The images of Mario Ingrosso are strong, beautiful, moving. They capture the Italy of the Fifties and the Sixties, during the Neorealism period in which everything was changing forever.
In those years he depicts small towns in Italy like Pisticci or Frusci, showing the daily life of women going to Mass, kids playing on the streets, men at work or haggling in the market, but also the buzz of big cities like Milan.
Pisticci,
Italy, 1964 (haggling in the market)
Milano,
Castello Sforzesco, 1954
Ingrosso catches instants, frames faces that recount a history in one look: a life of hard work but also of sharing laughter, enjoying a meal or the stealing a caress. A forgotten world that is not forgotten anymore thanks to his photos. A universe that bring us back to the core values of Italy, the land, the family, the love, the tradition, the religion and the sharing (even when there was very little to share).
Pisticci,
Italy, 1964
It must have not been easy to travel through Italy, taking pictures, then: people were focused on surviving, on working hard, and were bothered by an intruder with a camera. But Ingrosso succeeds in capturing people without making them feel like actors, becoming part of the life. There's no elaboration whatsoever in his photos.
Senise,
Italy, 1978
From the Italian at Stazione Centrale in Milan who tells of his conquests ("I didn't care if it was true or not, as long as I could take a picture of him", Ingrosso confesses) to the Grandmother, preparing the conserva (the fresh tomato sauce) with her Grand-daughter and from the peasants chatting to the "cirque" of Castello Sforzesco, with the miracle-man who breaks the chain, it's beautiful to sink in such a recent and yet so distant past.

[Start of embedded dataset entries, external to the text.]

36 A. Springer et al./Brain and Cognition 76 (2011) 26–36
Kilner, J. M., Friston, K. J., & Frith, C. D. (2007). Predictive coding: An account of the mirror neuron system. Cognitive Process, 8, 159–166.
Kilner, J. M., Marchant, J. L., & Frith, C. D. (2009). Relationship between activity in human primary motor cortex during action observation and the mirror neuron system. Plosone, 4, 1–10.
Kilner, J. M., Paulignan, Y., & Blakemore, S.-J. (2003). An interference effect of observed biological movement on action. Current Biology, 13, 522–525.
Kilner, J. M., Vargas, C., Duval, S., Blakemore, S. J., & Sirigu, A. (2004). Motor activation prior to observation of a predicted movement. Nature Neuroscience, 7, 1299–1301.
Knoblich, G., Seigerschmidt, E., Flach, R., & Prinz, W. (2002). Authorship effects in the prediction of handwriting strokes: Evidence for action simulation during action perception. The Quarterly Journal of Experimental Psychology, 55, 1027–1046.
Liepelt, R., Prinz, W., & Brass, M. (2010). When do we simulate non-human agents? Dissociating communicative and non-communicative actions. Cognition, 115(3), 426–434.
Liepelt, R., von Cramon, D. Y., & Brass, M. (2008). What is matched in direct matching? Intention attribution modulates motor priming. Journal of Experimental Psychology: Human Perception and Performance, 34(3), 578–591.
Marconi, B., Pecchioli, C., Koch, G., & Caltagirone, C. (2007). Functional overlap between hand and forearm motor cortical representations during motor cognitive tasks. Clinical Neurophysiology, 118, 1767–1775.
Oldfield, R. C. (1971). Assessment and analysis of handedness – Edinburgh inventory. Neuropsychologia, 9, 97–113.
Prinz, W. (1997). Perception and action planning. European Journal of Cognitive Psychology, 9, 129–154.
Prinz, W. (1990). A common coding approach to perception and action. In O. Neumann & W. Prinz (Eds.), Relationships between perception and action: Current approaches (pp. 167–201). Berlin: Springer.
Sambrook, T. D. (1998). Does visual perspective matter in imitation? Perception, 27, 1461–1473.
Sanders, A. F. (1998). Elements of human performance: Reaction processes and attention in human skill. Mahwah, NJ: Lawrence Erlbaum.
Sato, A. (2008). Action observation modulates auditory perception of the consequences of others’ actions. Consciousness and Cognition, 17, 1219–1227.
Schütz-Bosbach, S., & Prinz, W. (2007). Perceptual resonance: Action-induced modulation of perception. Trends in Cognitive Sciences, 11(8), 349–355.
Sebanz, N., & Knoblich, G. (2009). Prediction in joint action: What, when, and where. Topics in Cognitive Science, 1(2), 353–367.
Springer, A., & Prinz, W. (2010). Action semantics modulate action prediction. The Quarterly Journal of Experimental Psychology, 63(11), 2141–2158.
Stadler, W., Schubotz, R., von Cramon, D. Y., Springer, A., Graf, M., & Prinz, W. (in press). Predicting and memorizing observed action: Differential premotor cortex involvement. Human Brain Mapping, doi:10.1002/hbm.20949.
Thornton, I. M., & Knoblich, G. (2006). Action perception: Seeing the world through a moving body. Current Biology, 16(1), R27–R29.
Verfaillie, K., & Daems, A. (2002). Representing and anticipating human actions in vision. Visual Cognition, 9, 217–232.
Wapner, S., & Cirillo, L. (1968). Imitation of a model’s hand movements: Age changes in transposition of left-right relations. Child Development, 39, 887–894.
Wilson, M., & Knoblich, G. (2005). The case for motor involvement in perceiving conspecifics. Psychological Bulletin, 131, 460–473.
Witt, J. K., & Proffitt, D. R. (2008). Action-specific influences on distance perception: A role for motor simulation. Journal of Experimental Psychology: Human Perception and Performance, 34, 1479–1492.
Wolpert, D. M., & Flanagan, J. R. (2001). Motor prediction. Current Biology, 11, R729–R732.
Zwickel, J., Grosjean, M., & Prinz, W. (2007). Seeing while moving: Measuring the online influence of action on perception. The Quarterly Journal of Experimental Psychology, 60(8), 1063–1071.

They are ghosts full of life thanks to his work, full of dignity and beauty.
Milano,
Stazione Centrale, 1963
Frusci, Italy,
1965
It opens today, thanks to Mario Ingrosso and Michele Formiglio, the curator, the exhibition "Neorealismo - fotografie di Mario Ingrosso". On show at CasadellARTista at Portocomaro, Asti (Piazza Roggero 3) until May 13th, it recounts the Italy we need to bring back to our memories.
But the works of Ingrosso, born in 1935 in Asti, are ongoing, with projects about the constantly changing architecture of Milan and the gypsies (ROM?). Because great photography doesn't age, just as it doesn't the willingness and to curiosity to recount life.